= Green 2000 =

Group advocating for an internal reorganisation of the Green Party of England and Wales

Green 2000 was a movement to alter the constitutional arrangements of the Green Party of England and Wales in the early 1990s, with the stated aim of getting a Green government by the year 2000.

==Overview==
The constitutional changes passed in 1991 included:
- Creating a party Executive of 10 members to replace the Green Party Council of 25
- Reducing the official Principal Speakers from six to two
- Creating a single party Chair to replace the three Co-Chairs
- Creating a Regional Council to hold the Executive accountable between conferences

These Executive and Regional Council structures replaced a very large single "Green Party Council".

Although the changes were adopted by the party, many of the members who proposed the changes left the party at the end of the first year's executive, in September 1992, leaving 'decentralists' and a leftist group called Association of Socialist Greens grouped around the newsletter The Way Ahead, who had opposed the changes, in charge of the party's new structures.

Derek Wall says: “The right around the Green 2000 faction wanted to make us into a mainstream party with mass appeal, ditch the radicalism, reengineer the Party constitution and centralise power. We fought them. I remember Sara Parkin talking to the Independent about 'socialist parasites' i.e. myself and Penny Kemp who had been members nearly as long as her. They won and then imploded, when the Party received just a couple of percentage at the 1992 General Election. When the 'realists' believe in achieving a Westminster Parliamentary government by 2000 (thus Green 2000), give me fundamentalism.”

== Critique of Green 2000 ==

The aim that the Green party could enter government by 2005 was optimistic to some, but it reflected an ‘electoral’ bias - the real division in the Green Party. Opponents at the time felt that direct action, grassroots networking and other tactics were more likely to provide political benefit than a focus on gaining councillors and then Westminster seats. Morrissey, for instance, believed:

“The Party is itself a coalition between its environmentalist and electoralist right wing and a left which is libertarian and anarchistic. The former is comfortable with the traditional party form and conventional political activity. The latter could have rejected the idea of party altogether but has instead tried to reinvent it.”

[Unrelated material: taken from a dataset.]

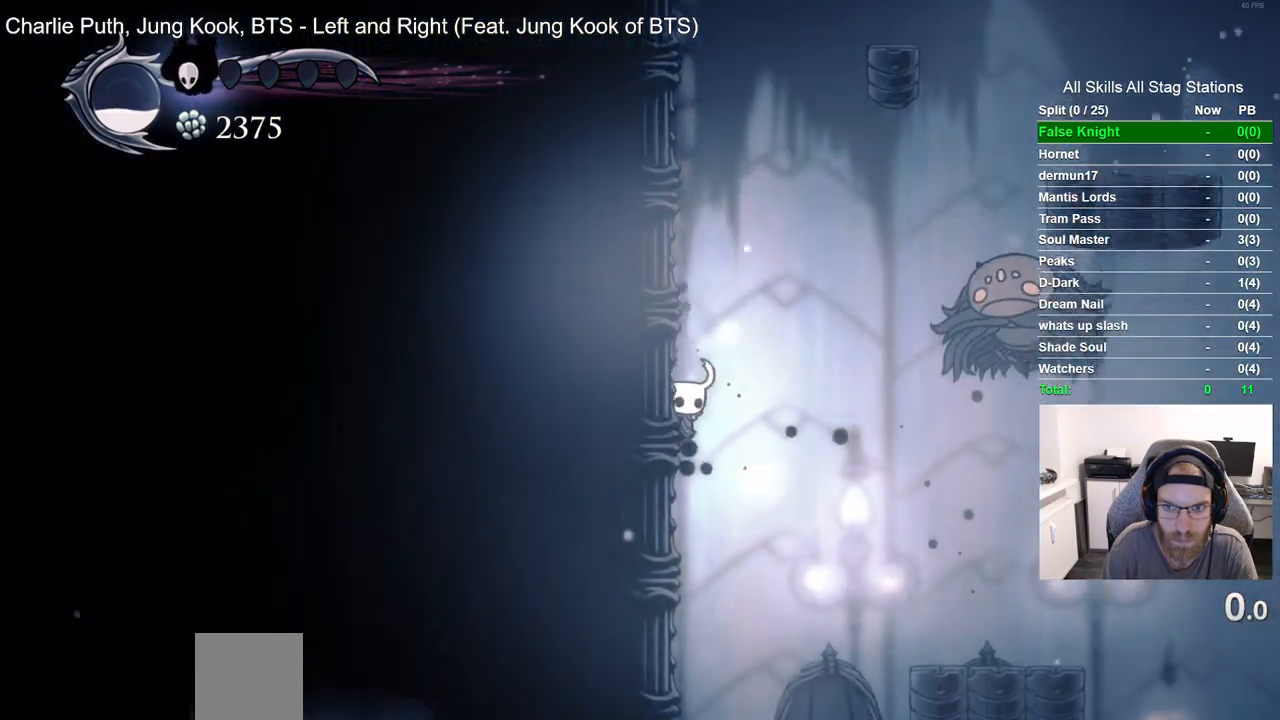
{"buttons": ["CROSS", "R1", "DPAD_RIGHT"], "left_stick": "center", "right_stick": "center", "events": [[133, "CROSS", "down"], [200, "DPAD_LEFT", "up"], [200, "DPAD_UP", "down"], [267, "DPAD_UP", "up"], [300, "DPAD_RIGHT", "down"], [500, "R1", "down"]]}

The group of Green 2000 supporters that ran the party in 1991–2 presided over an unsuccessful General election campaign, which was ill-prepared, and led to a subsequent demoralization and large drop in membership. The party was also unable to cope with the growth in members it had experienced some years before. The strategy was open to criticism for raising hopes unrealistically and not then delivering the necessary changes needed to drive the party forward. However, the Green 2000 group itself felt that the 'decentralists' managed to sap their energies and prevent direction being formed.
It also strengthened those in the party who shared Green 2000's electoral bias but thought they were going about in the wrong way.

== Effect on party long term ==
After the departure of Green 2000 the structures that they had put into place remained. A constitutional review was set in motion which lasted three years which was to finally put a number options to the party conference. However even though there was a clear majority for change none of the proposals quite gained the needed two-thirds majority.